John McDonough: Yeah.

We will definitely have that as a part of our 2018 guidance which we'll deliver once we have T2Bacteria FDA clearance. We just want to know that because obviously the timing of clearance we think will impact the adoption.

Operator: Our next question is from Matthew Cross from Jones Trading.

Matthew Cross: You've mentioned a couple of location that already opted in to receive the T2Bacteria setup following clearance by the FDA and I was wondering if this was something that was offered broadly to your current T2Candida customers or this was done kind of more on a case by case basis? And then also if the number of these options was in line with your own expectations prior to clearance?

John McDonough: Yeah. Great question.

So it hasn't been offered broadly, but it's in the process of being offered broadly. So we didn't do a mass mailing, we're doing it through our sales force and we started that process late in the quarter. We're excited. That was quick than we would have expected. We weren't sure in a lot of these institution they want to see FDA clearance.

I think they're going to add products to a contract. And we think we'll see some more of these this quarter and in Q1 that is and prior to the FDA clearance. So we feel very good that it's off to a stronger start than we would have expected.

Matthew Cross: And then I was also curious if you could update us on what next that might look like for negative panel with Allergan.
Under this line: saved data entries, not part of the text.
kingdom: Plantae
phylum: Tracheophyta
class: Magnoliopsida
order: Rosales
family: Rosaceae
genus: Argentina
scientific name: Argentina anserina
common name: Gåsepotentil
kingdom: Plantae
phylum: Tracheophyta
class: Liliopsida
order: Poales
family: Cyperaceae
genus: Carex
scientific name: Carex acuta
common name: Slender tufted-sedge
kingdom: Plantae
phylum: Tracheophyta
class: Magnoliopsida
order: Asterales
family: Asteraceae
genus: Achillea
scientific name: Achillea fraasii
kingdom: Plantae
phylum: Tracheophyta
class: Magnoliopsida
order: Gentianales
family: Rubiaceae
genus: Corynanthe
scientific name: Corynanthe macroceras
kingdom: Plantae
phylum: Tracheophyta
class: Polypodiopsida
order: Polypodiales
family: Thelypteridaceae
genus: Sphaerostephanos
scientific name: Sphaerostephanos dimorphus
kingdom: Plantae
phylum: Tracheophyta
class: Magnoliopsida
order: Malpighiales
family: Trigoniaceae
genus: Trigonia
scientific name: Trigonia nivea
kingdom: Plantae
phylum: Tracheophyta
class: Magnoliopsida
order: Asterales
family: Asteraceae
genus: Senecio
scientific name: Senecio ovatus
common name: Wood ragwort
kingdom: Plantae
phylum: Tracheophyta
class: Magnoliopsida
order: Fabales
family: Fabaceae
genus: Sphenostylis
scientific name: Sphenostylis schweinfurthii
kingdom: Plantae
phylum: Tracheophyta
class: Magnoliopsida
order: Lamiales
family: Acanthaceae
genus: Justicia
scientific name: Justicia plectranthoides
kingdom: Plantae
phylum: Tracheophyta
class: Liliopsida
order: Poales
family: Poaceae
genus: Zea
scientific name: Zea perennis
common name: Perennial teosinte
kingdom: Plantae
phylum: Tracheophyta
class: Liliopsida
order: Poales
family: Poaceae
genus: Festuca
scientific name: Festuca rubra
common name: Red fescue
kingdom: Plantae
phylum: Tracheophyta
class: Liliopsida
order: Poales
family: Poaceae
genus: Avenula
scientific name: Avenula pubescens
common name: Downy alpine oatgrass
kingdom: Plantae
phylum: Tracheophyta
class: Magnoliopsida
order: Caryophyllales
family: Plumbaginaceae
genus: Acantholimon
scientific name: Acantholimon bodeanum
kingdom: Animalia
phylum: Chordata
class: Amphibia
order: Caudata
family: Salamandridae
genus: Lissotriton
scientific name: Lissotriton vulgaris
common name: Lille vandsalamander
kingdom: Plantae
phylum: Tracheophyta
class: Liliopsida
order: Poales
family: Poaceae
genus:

I know you've mentioned delivering products to them, but what does T2 involvement look like next for that program or what's the next I guess key event that we should be paying attention to?

John McDonough: Yeah.

The next key event to pay attention to would be delivering the product to Allergan. That we think we'll do before the end of the year and then the step after that would be what are our plans to take that panel through an FDA pivotal study and we haven't laid out that plan yet. It's a little bit too early to do that, but would be the next key event following the delivery of the product to Allergan.

Operator: Thank you. This concludes today's question-and-answer session as well as the teleconference.

Thank you for your participation. You may disconnect your lines at this time.